I realize my other comment didn’t actually properly answer your concern. You are right about this being the equivalent of minimum wage. However, the meaning of wages have changed since the time when those laws were made. We don’t need companies to prove they can pay their people for today, because we have technology that lasts hundreds of years if properly maintained. We need them to prove they are economically viable forever.
Historically, this just doesn’t work, and it even risks supporting PatSoc movements like the American Communist Party (not to be confused with the CPUSA), also known as “MAGA Communism.” Essentially Imperialism combined with Communist aesthetics. You need to be honest with people, otherwise they will learn they have been tricked and resent you. Further, this isn’t really Socialism, but Capitalism with bigger safety nets.
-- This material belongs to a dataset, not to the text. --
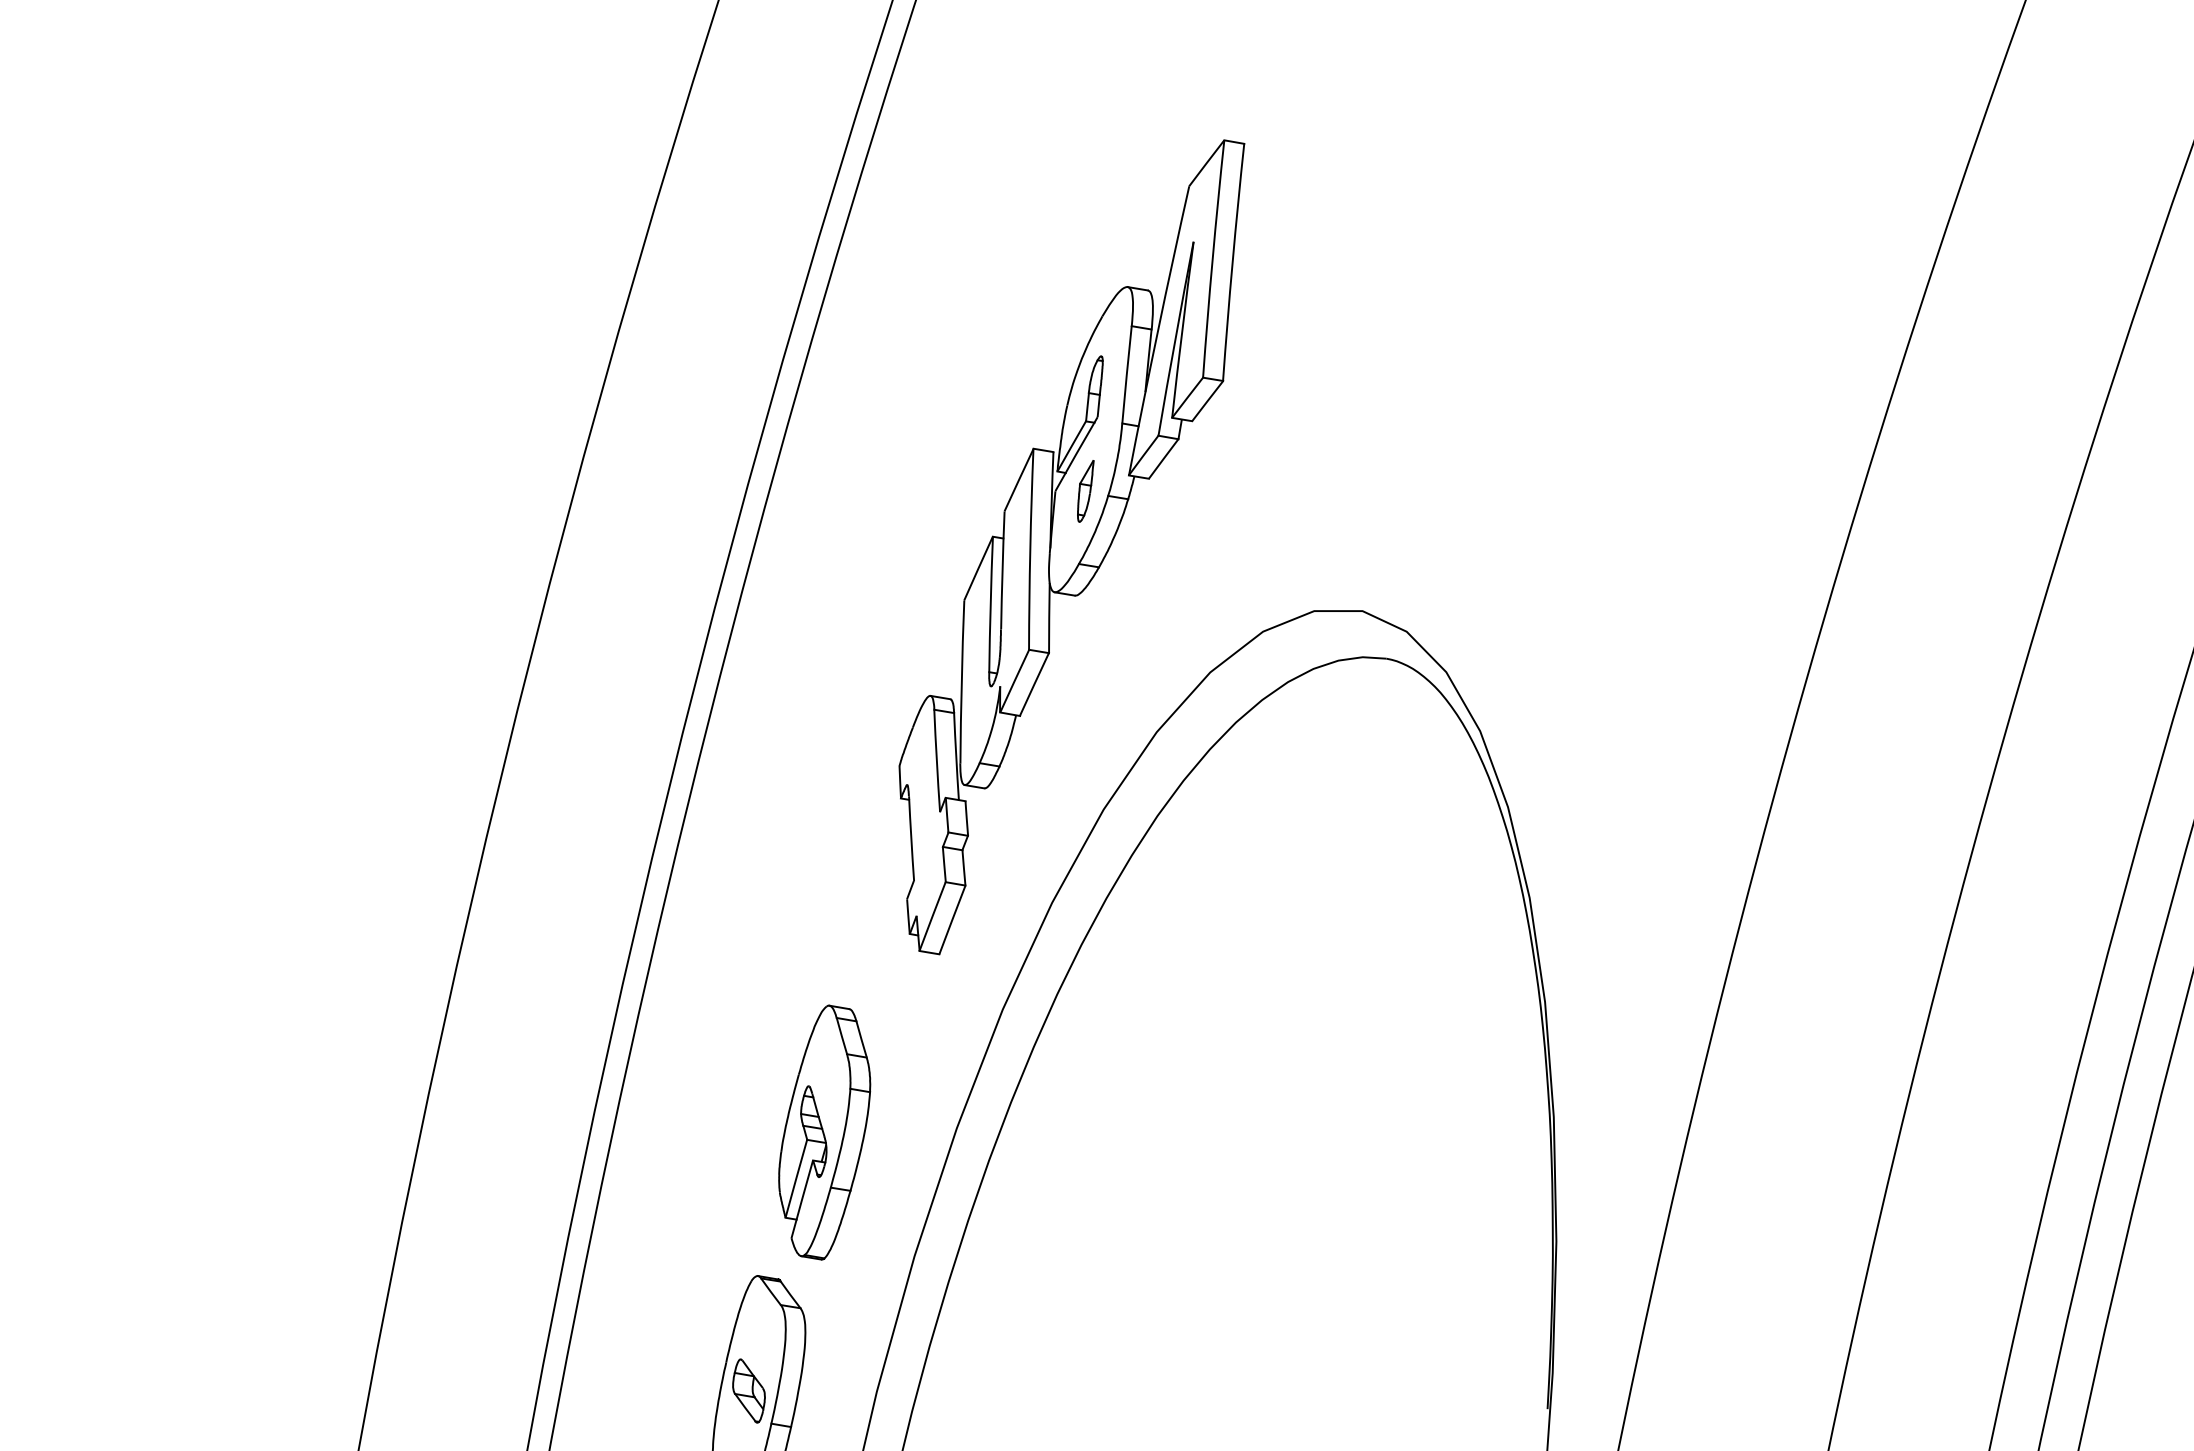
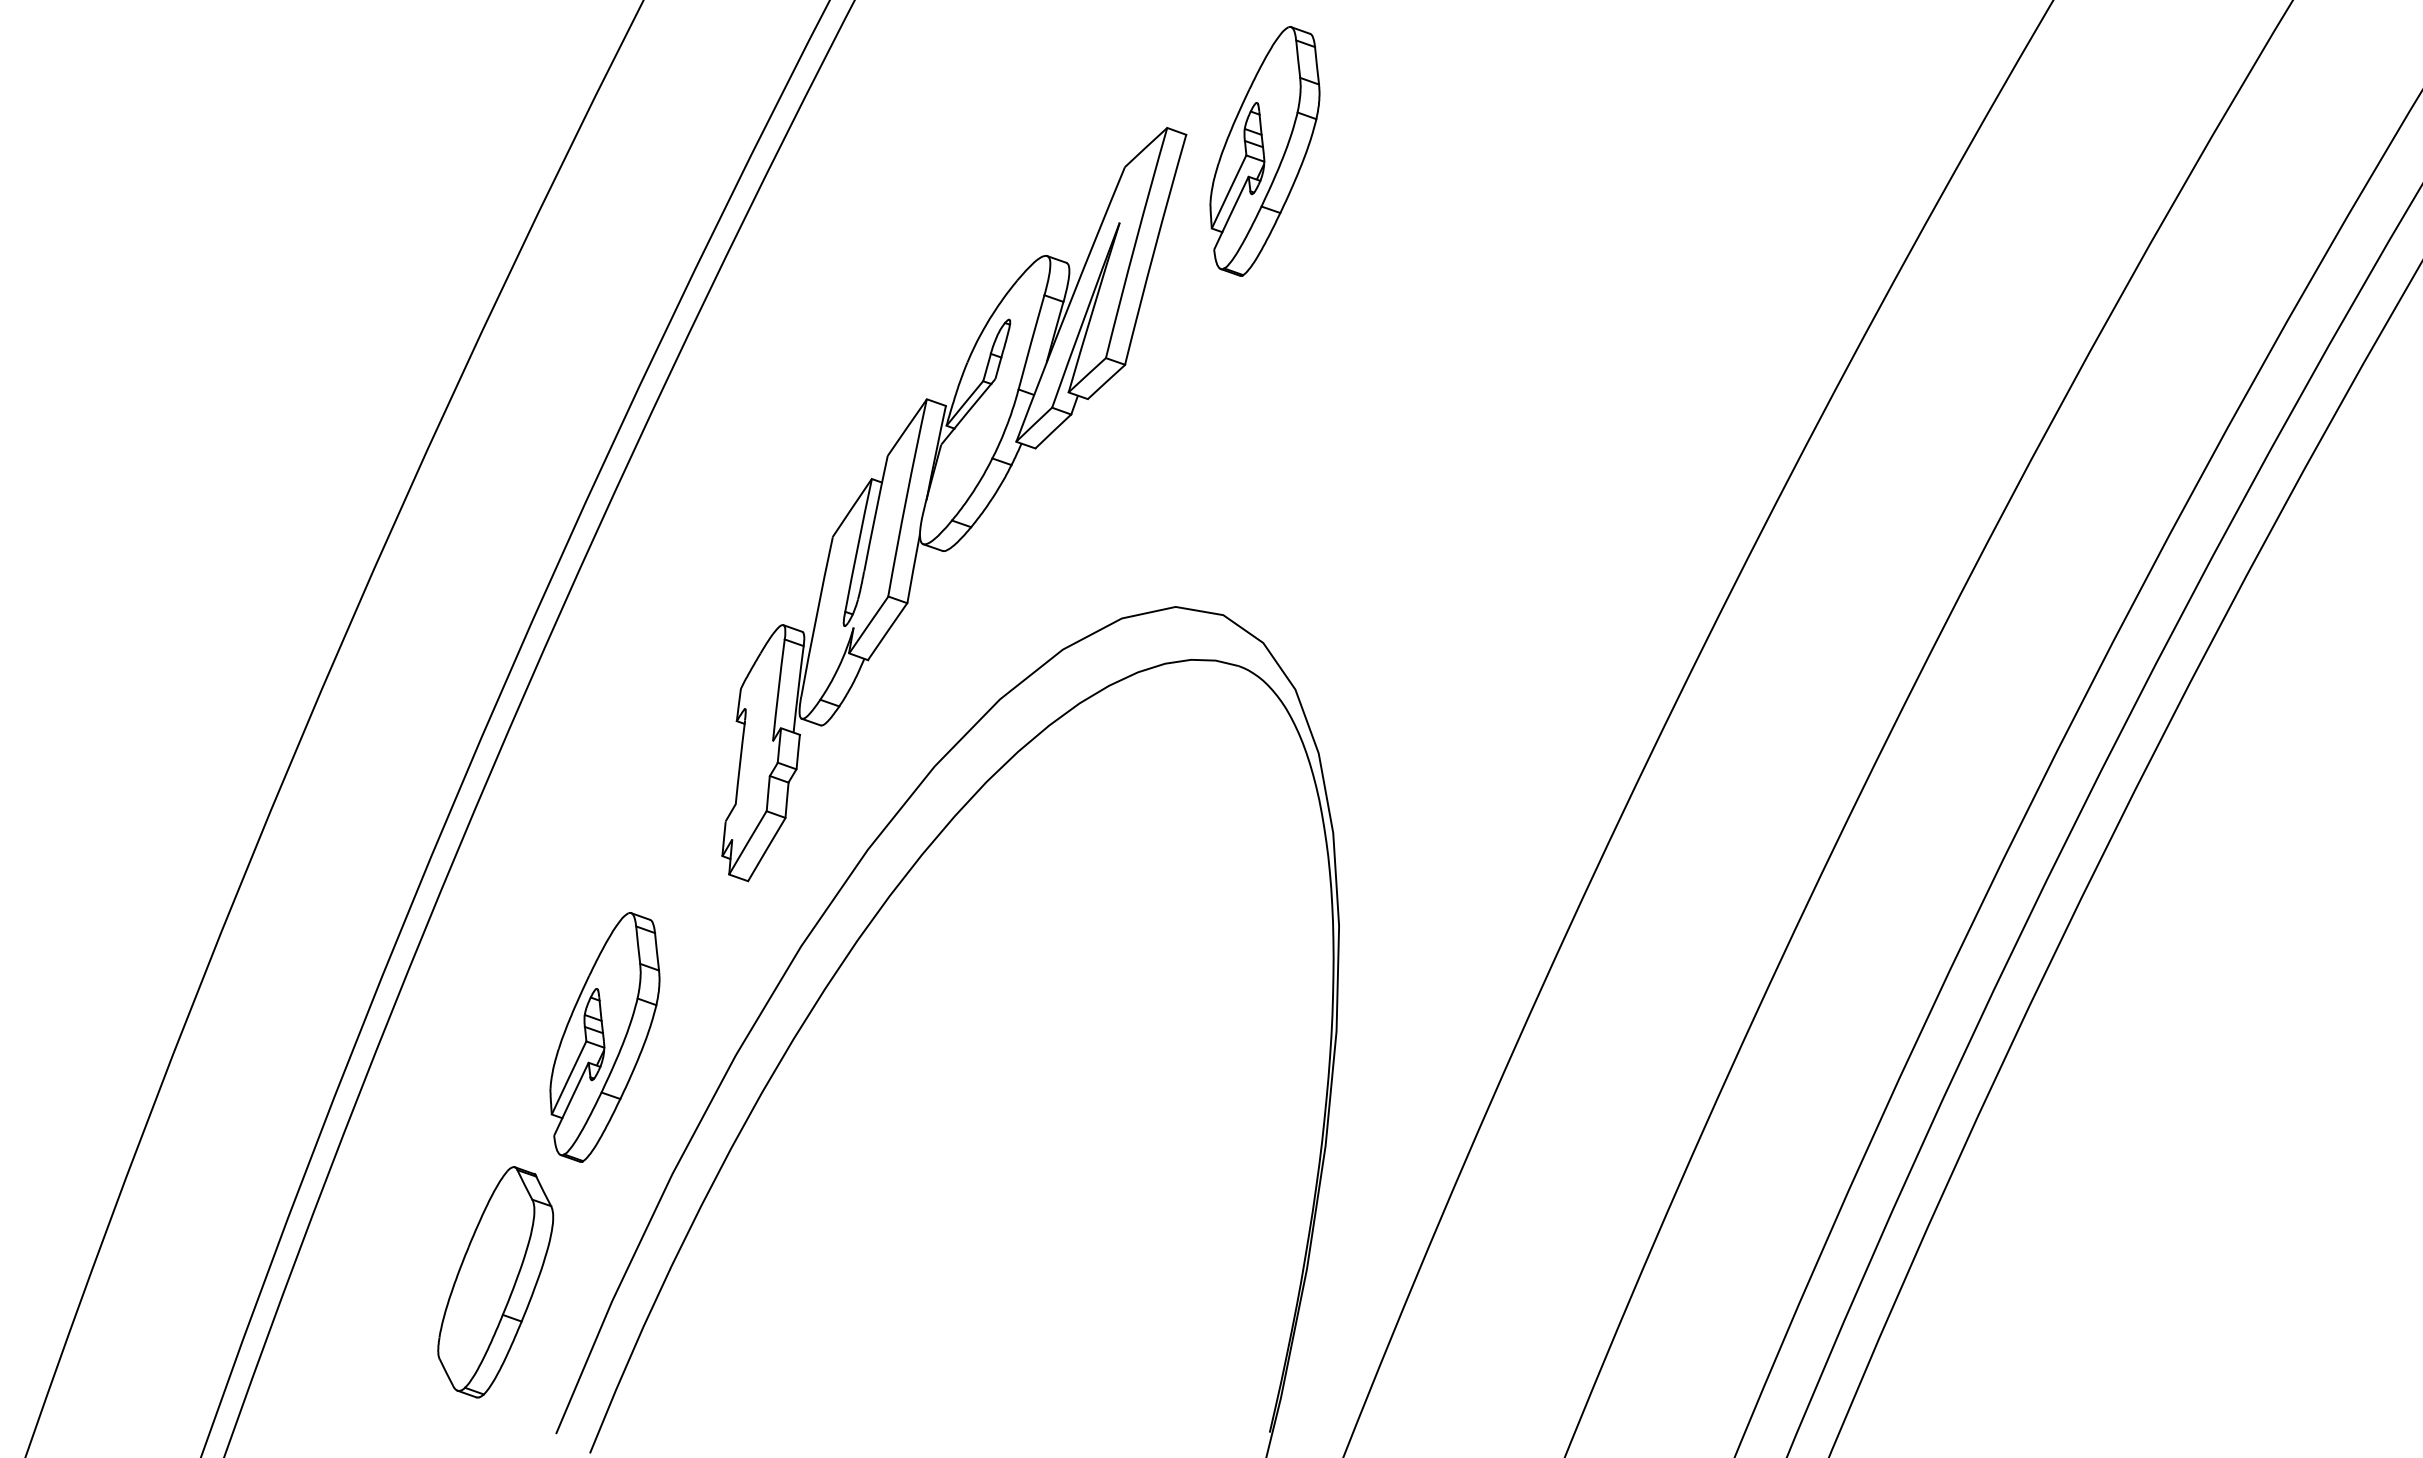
part: (1324, 146) -> (1264, 151), added
part: (1086, 491) -> (971, 450), removed
part: (749, 1390) -> (486, 1278), removed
The problem with policy is that it needs material foundational backing, otherwise it will be walked back if the class in power doesn’t like it.
I see your concerns, I really do. Poke around my account and you’ll see the other steps that need to come along with these bills which I’ve suggested around a bit. Basically, I’ve been asking people and trying to spread some influence to get some real socialism going at the same time
I have too, and I’ve tried it both ways. Openly being a Communist and explaining clearly and exactly why I hold the views I do has netted me more acceptance and respect. I even made a Marxist-Leninist introductory reading guide, which has netted several new comrades and still gets new upvotes even months after originally posting it.
Kicking a dead horse a little bit but I just wanted to point out how right you are that I’m not actually suggesting socialism. Not yet. I have a rough 1000 year plan to get there in my head that I haven’t written down yet. Once I’ve read some theory I basically wanna write some of my own modern theory like they did. In particular I’ve been very interested in Why Socialism by Albert Einstein, but haven’t gotten around to it yet.
I’m suggesting more social systems more similar to what Norway and many other countries have. Like social security and the VA are already in America. It’s not easy to disrupt the whole system overnight and put in a new one, and I’m not a revolutionary yet, just a radicalist. I want more systems like the ones America already has, and I want to base them off their successful compatriots
Why Socialism? is a good read! I do think it’s better as a precursor to theory rather than a substitute, as it isn’t really theory in my opinion but a pitch for why theory is relevant and Socialism necessary. If I were to give my recommendation on any single starter work of theory, it would be Engels’ Principles of Communism, the first work I have listed in my Marxist-Leninist Reading List, but it can be read after Why Socialism? if you’d prefer to start there.
As for Social Democracy like the Nordics, there are 2 major problems with that, and why I can’t count them as “successful” despite outward appearances of good metrics.
The first reason is that the Nordics fund their safety nets via Imperialism, essentially working as Landlords in country form. They exploit the Global South. The United States, as the world’s dominant Empire, could only gain these safety nets without Socialism by retaining Imperialism. Lenin has good analysis on this in Imperialism, the Highest Stage of Capitalism.
The second reason is the lack of true feasibility of expanding these safety nets with the current bourgeois dictatorship. The New Deal only happened when the US had more millitant labor organization, and in the context of a world that just saw a successful Socialist revolution in Russia. The modern US proletariat needs to adopt both an anti-US Imperialism stance (ie pushing for the dissolving of NATO and overseas millitary bases) and a pro-labor organization stance in order to gain true change, and at this point revolution becomes more feasible anyways.